Seimone Augustus (right) joined the rest of her Minnesota Lynx teammates on the practice floor Thursday, the first time this season the entire team was on the court together at the same time.
MINNEAPOLIS — While working her team through situational scrimmage sets Thursday, Lynx coach Cheryl Reeve found herself a little wide-eyed.
There was Seimone Augustus, coming off screens on the wing and knocking down that patented pull-up jumper of hers. There was Rebekkah Brunson, taking over in the paint just like she always has. There were Monica Wright and Devereaux Peters, showing no lingering effects from preseason knee surgeries.
"I had to do a double take," Reeve said.
Thursday’s practice marked the first time since last year’s WNBA Finals that all five Minnesota starters suited up on the same court. Brunson played in her first game Tuesday, and Augustus is listed as probable for Friday night’s home tilt against San Antonio.
"We’re 24 games into it," Reeve said Thursday after a spirited workout. "This is our first practice that I’ve had the complete roster out there. That was our first day of the 2014 season."
The timing couldn’t be better.
With 10 games remaining, the WNBA’s 2011 and 2013 champs are 2.5 back of Phoenix for first place in the Western Conference. Since dropping four of six games in June, the Lynx are 9-2.
And now, as Reeve would say, all of her horses are back.
Augustus’ return takes defensive emphasis away from Maya Moore — not that Moore needs much assistance, as evident in her 48-point outburst in Tuesday’s double-overtime victory. Moore, conversely, mitigates pressure on Augustus and will allow her to ease back into the lineup after missing eight games (nine overall) with left-knee bursitis.
Five of Moore’s WNBA-record 10 30-point outings have come with Augustus out of the lineup.
That’s a double-sided paradigm. Augustus’ absence affords Moore more touches. But it also allows defenses to double-team her more often.
"I think it’s the same for both of them," Reeve said. "’Mone can benefit a lot from Maya playing as great as she is. Nothing’s easy for them."
Brunson’s return offers similar avail in the post. No longer is Janel McCarville primarily responsible for clearing out the lane and tearing down rebounds — both Brunson specialties. Brunson’s post-up abilities also allow Reeve to make full use of her offense, which features a lot of high-motion facilitation from McCarville.
In her first game since the Lynx’s finals sweep of Atlanta last season, Brunson tallied 17 points and 12 rebounds in 36-minutes.
"That was not the plan," Brunson said of her hefty return workload. "I feel fine. I think everything that I’m feeling was to be expected — no surprises. Of course, you’re gonna be a little bit sore after that, but overall I felt pretty good."
Brunson underwent arthroscopic surgery on her right knee before the season. Wright and Peters had similar operations, leaving Minnesota three core returners short when training camp commenced.
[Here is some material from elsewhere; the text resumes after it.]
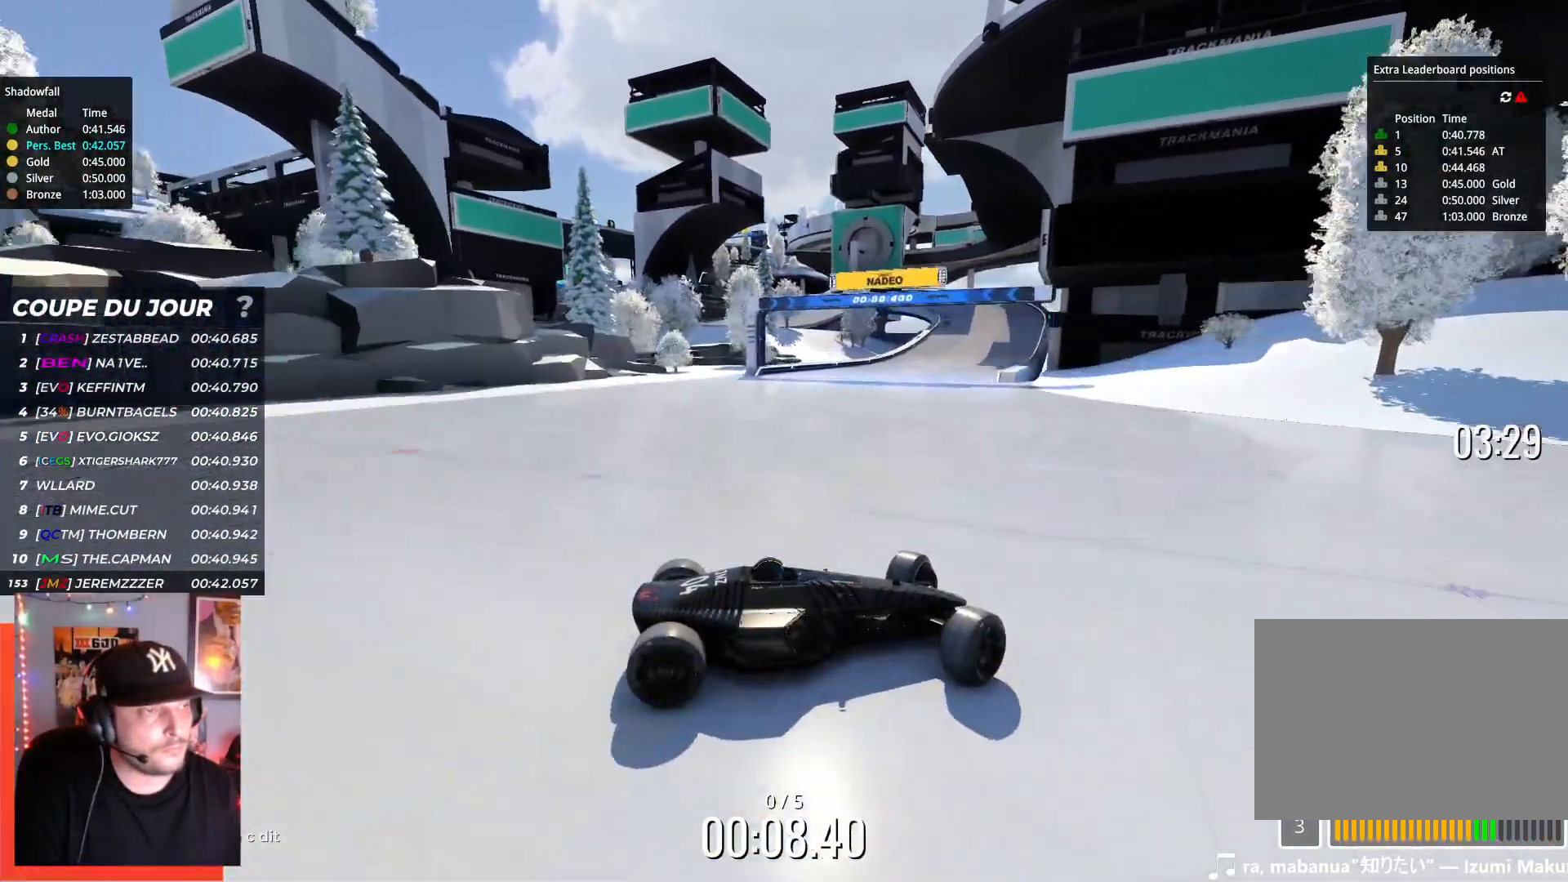
{"keys": ["left", "up"], "events": []}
Peters returned May 30, and Wright came back two weeks later. Peters has proven a reliable backup four when Damiris Dantas needs a breather, and Wright continues to solidify herself as one of the league’s top sixth women, particularly on defense.
And that’s imperative, because behind those two and Dantas — who’s been moved to the second unit since Brunson’s return — the Lynx possess a short bench. Aside from the starters, Dantas, Wright and Peters, only Tan White averages more than 8.5 minutes per game this season.
Still, they’re now deeper than they’ve been all year.
"You’re not trying to kind of piecemeal now," Reeve said. "There’s a little more calm to it."
It’s an obstacle Minnesota hasn’t faced often in reaching three consecutive WNBA Finals. In 2011 and 2012, the core group of Whalen, Moore, Augustus and Brunson missed a combined eight games. Last season, the total including McCarville was six.
By comparison, Brunson alone sat out the first 23 games of the current campaign.
"This team has never gone through what we’ve had to go through this year," Whalen said. "Every other year, we’ve had everybody healthy."